Cécile Renouard, professeur à l’ESSEC : "Un pas en avant contre l’évasion fiscale"

L’étau se resserre autour des multinationales qui pratiquent l’optimisation fiscale. Pour Cécile Renouard, spécialiste de la responsabilité des entreprises, cela va "limiter la course vers le bas en matière fiscale".

Depuis des années, des multinationales passent des accords, parfois secrets, avec des paradis fiscaux, pour payer le moins d’impôts possibles.

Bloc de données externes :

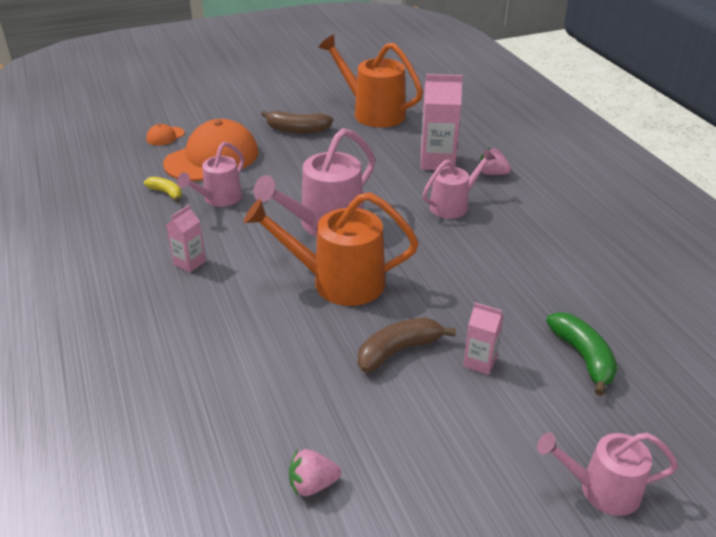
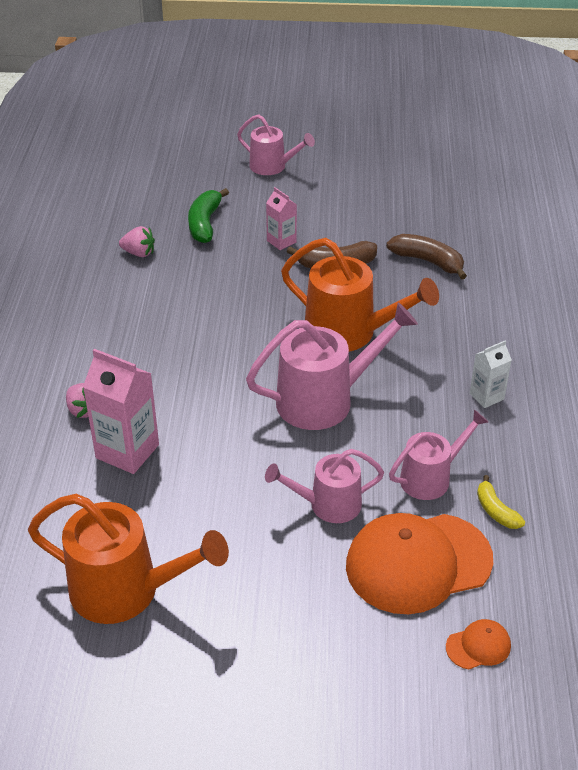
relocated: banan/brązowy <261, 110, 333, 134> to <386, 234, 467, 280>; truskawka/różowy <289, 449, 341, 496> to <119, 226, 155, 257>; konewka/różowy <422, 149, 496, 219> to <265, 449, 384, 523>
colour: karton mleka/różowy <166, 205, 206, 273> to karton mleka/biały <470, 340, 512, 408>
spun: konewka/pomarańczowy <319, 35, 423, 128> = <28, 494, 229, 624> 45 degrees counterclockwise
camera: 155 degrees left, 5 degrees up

Ces arrangements, souvent légaux, font perdre des dizaines de milliards d’euros aux pays où ces entreprises réalisent pourtant d’importants bénéfices. Mais le vent commence à tourner : les 28 pays européens, comme les membres de l’OCDE, vont se doter de nouvelles règles pour décourager l’optimisation fiscale.

Pour Cécile Renouard, qui est à la fois religieuse et spécialiste de la responsabilité des entreprises, enseignante à l’Essec et à l’Ecole des Mines, la situation est en train de changer : "On peut espérer que ces dispositions permettent de limiter la course vers le bas en matière fiscale. On sait que, dans les pays de l’OCDE, le taux d’impôt sur les sociétés était de 37% en 1993 et qu’il est devenu de 25% en 2011. Et ce, en moyenne, et sans compter tous les dispositifs par lesquels des multinationales arrivent à transférer les profits vers des zones fiscalement avantageuses, vers des paradis fiscaux".